## Activity 1
From the passage on antenna miniaturization, list each distinct frequency value given in GHz, with each value appearing only once.
## Activity 2
Write a continuation of the antenna miniaturization passage, beginning after its final line.

## Passage provided
--*--

The Rogers RT5880 substrate with a relative permittivity εeff of 2.2 and a thickness h of 3.175 mm is considered for the study. The calculated dimensions of the radiating patch for 2.5 GHz operating frequency, are 38.62 mm× 47.43 mm×3.175 mm. The coaxial feeding technique is used to feed the proposed antenna with 50-ohm impedance.

To reduce the antenna size and introduce the multi resonance, the radiation patch of the reference antenna radiation patch is miniaturized to 28 mm ×28 mm, then the proposed SCDCSRR unit cell is engraved on its centre as shown in Fig. 11.

Fig. 11
Geometry of miniaturized antenna with SCDCSRR unit cell.

The return loss in Fig. 12 shows that the reference antenna with 28 mm ×28 mm patch has a single resonance frequency at 3.4 GHz. By loading the SCDCSRR to the radiating patch, the unit cell has induced two resonances at 2.65 GHz and 5.2 GHz, besides improving the impedance matching at 3.4 GHz.

Fig. 12
Return loss of conventional miniaturized antenna and that of miniaturised antenna with SCDCSRR unit cell.

Noting that the resonance frequencies locations of the antenna with metamaterial can be predicted since they match those of the SCDCSRR cell in fig.7.

The antenna size can be miniaturised whether by reducing the size and maintain the same resonance frequency or by shifting the resonance to a lower frequency and maintain the same size of the antenna [1[1] J. L. Volakis, C.-C. Chen, and K. (Kyõhei) Fujimoto, Small antennas: miniaturization techniques & applications. McGraw-Hill, 2010.]. In this paper, the proposed antenna size is miniaturized by 63.11% in two steps. First, the size of the radiating patch of the reference antenna is reduced from 38.62 mm ×47.43 mm to 28 mm ×28 mm, which resulted in a resonance frequency shift from 2.5 to 3.4 GHz. Then to attain a resonance at a lower frequency, the SCDCSRR unit cell is loaded to the radiation patch, and a resonance frequency is created at 2.65 GHz. The table IV depicts the miniaturisation process followed in this paper.

TABLE IV
Antenna miniaturization processes.

--*--

[Transcribed page contents]
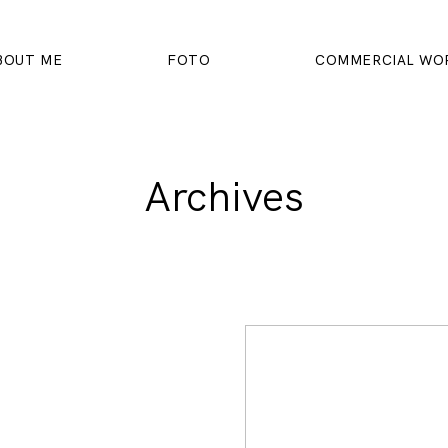
BOUT ME
FOTO
COMMERCIAL WO
Archives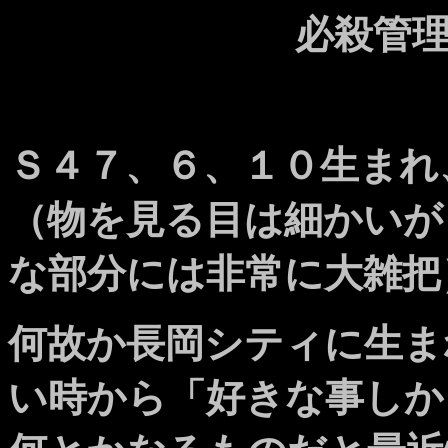
必殺管
Ｓ４７、６、１０生まれ
（物を見る目は細かいが
な部分には非常に大雑把
何故か長岡シティに生ま
い時から「好きな事しか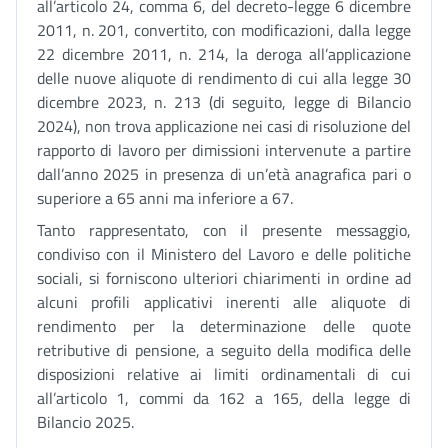
all’articolo 24, comma 6, del decreto-legge 6 dicembre
2011, n. 201, convertito, con modificazioni, dalla legge
22 dicembre 2011, n. 214, la deroga all’applicazione
delle nuove aliquote di rendimento di cui alla legge 30
dicembre 2023, n. 213 (di seguito, legge di Bilancio
2024), non trova applicazione nei casi di risoluzione del
rapporto di lavoro per dimissioni intervenute a partire
dall’anno 2025 in presenza di un’età anagrafica pari o
superiore a 65 anni ma inferiore a 67.
Tanto rappresentato, con il presente messaggio,
condiviso con il Ministero del Lavoro e delle politiche
sociali, si forniscono ulteriori chiarimenti in ordine ad
alcuni profili applicativi inerenti alle aliquote di
rendimento per la determinazione delle quote
retributive di pensione, a seguito della modifica delle
disposizioni relative ai limiti ordinamentali di cui
all’articolo 1, commi da 162 a 165, della legge di
Bilancio 2025.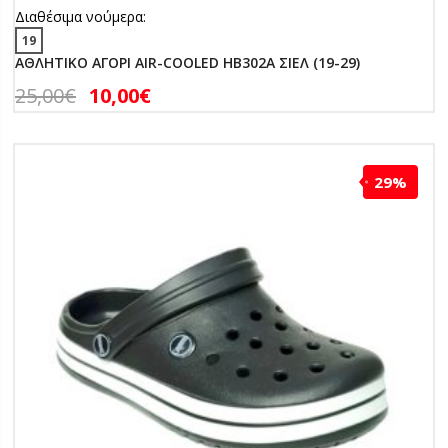
Διαθέσιμα νούμερα:
19
ΑΘΛΗΤΙΚΟ ΑΓΟΡΙ AIR-COOLED HB302A ΣΙΕΛ (19-29)
25,00
€
10,00
€
29%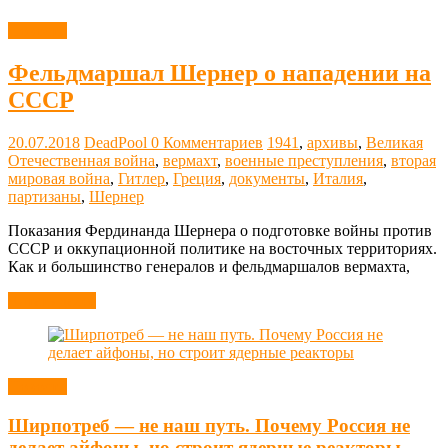
Новости
Фельдмаршал Шернер о нападении на
СССР
20.07.2018
DeadPool
0 Комментариев
1941
,
архивы
,
Великая
Отечественная война
,
вермахт
,
военные преступления
,
вторая
мировая война
,
Гитлер
,
Греция
,
документы
,
Италия
,
партизаны
,
Шернер
Показания Фердинанда Шернера о подготовке войны против
СССР и оккупационной политике на восточных территориях.
Как и большинство генералов и фельдмаршалов вермахта,
Читать далее
Новости
Ширпотреб — не наш путь. Почему Россия не
делает айфоны, но строит ядерные реакторы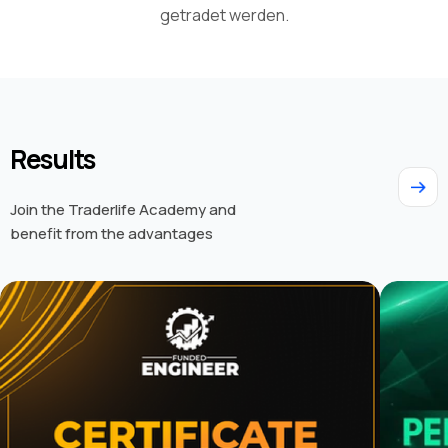
getradet werden.
Results
Join the Traderlife Academy and
benefit from the advantages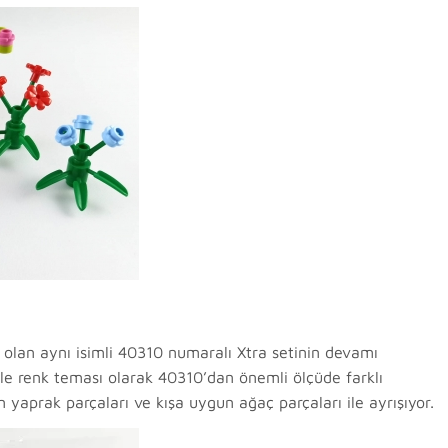
ış olan aynı isimli 40310 numaralı Xtra setinin devamı
ikle renk teması olarak 40310’dan önemli ölçüde farklı
 yaprak parçaları ve kışa uygun ağaç parçaları ile ayrışıyor.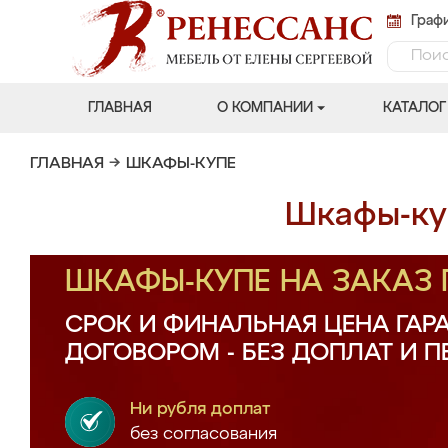
Графи
ГЛАВНАЯ
О КОМПАНИИ
КАТАЛОГ
ГЛАВНАЯ
→
ШКАФЫ-КУПЕ
Шкафы-куп
ШКАФЫ-КУПЕ НА ЗАКАЗ
СРОК И ФИНАЛЬНАЯ ЦЕНА ГАР
ДОГОВОРОМ - БЕЗ ДОПЛАТ И 
Ни рубля доплат
без согласования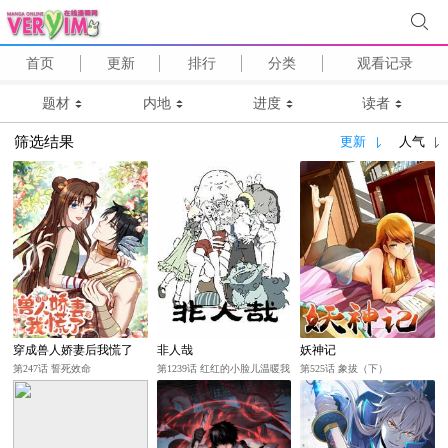
首页
更新
排行
分类
观看记录
题材
内地
进度
读者
筛选结果
更新
人气
穿成兽人娇妻后我慌了
非人哉
妖神记
第247话 誓死效命
第1239话 红红的小脸儿温暖我
第525话 象拔（下）
的心窝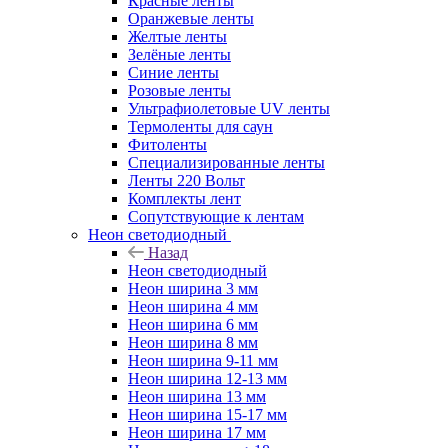
Красные ленты
Оранжевые ленты
Желтые ленты
Зелёные ленты
Синие ленты
Розовые ленты
Ультрафиолетовые UV ленты
Термоленты для саун
Фитоленты
Специализированные ленты
Ленты 220 Вольт
Комплекты лент
Сопутствующие к лентам
Неон светодиодный
Назад
Неон светодиодный
Неон ширина 3 мм
Неон ширина 4 мм
Неон ширина 6 мм
Неон ширина 8 мм
Неон ширина 9-11 мм
Неон ширина 12-13 мм
Неон ширина 13 мм
Неон ширина 15-17 мм
Неон ширина 17 мм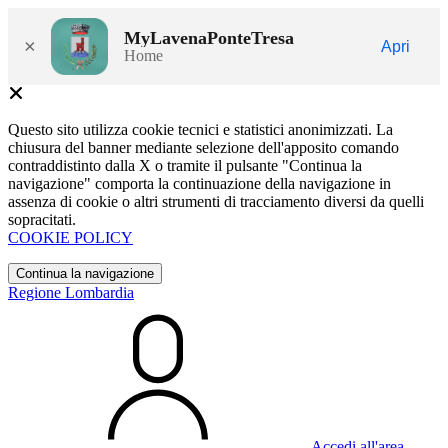
MyLavenaPonteTresa
×
Apri
Home
Questo sito utilizza cookie tecnici e statistici anonimizzati. La
chiusura del banner mediante selezione dell'apposito comando
contraddistinto dalla X o tramite il pulsante "Continua la
navigazione" comporta la continuazione della navigazione in
assenza di cookie o altri strumenti di tracciamento diversi da quelli
sopracitati.
COOKIE POLICY
Continua la navigazione
Regione Lombardia
Accedi all'area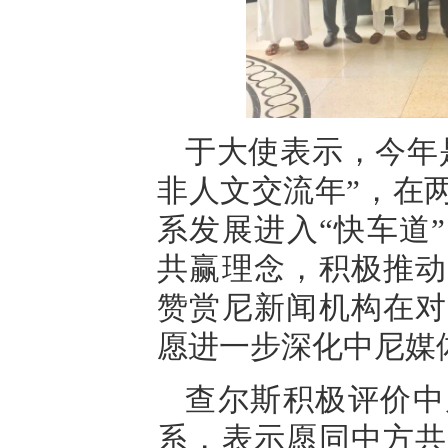
于大使表示，今年
非人文交流年”，在
系发展进入“快车道
共赢理念，积极推动
赞赏尼新闻机构在对
愿进一步深化中尼媒
查尔斯积极评价中
系，表示愿同中方共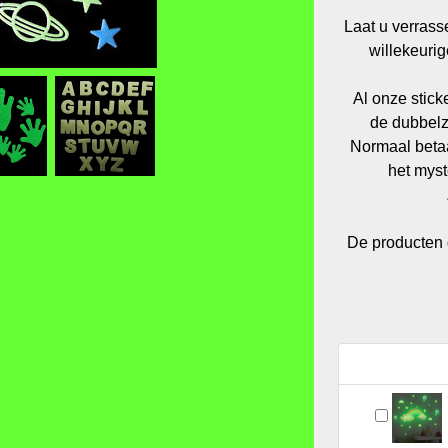
Laat u verrasse
willekeurig
Al onze sticke
de dubbelz
Normaal beta
het myst
De producten d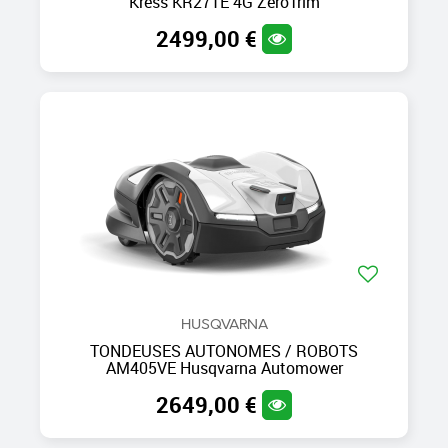
Kress KR271E 4G ZeroTrim
2499,00 €
HUSQVARNA
TONDEUSES AUTONOMES / ROBOTS
AM405VE Husqvarna Automower
2649,00 €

--*--

## Output 1
2.5 GHz, 2.65 GHz, 3.4 GHz, 5.2 GHz

## Output 2
IV. FRACTAL TECHNIQUE EMPLOYING

Koch snowflake fractal is etched from the four edges of the resonating patch to improve return loss at the resonance frequencies, as depicted in Fig. 13. The first order is formed of four sections, each section is one third the length of the rectangular patch (28 mm/3). In the second order, each of the four sections is replaced with the same shape which makes them sixteen segments, each one is one-ninth the patch side length. Table V resumes the effect of Koch snowflake fractal order on the antenna return loss.

Fig. 13
(a) First iteration (b) second iteration of Koch snowflake fractal.
TABLE V
Effect of Koch snowflake fractal on the return loss.
Fig. 14
Return loss of antenna with fractal.

V. DGS TECHNIQUE EMPLOYING

To improve the radiation parameters as gain, radiation pattern and efficiency, the DGS technique is employed. The L shaped slot is etched from the ground plan of the proposed antenna. The slot has the dimensions of GY=20 mm, GX=17mm, gy=10mm, and gx=9mm. The final antenna is fed by the SMA connector attached, as shown in Fig. 15.

Fig. 15
Final proposed antenna with L-slit DGS in (a) Front view, (b) Side view and (c) Back view.
Fig. 16
Final proposed antenna equivalent circuit.

The return loss of the proposed antenna is presented in Fig. 17, the DGS technique enhanced noticeably the impedance matching of the first resonance frequency, but also has shifted upward the three resonance frequencies.

Fig. 17
Return loss of the proposed antenna.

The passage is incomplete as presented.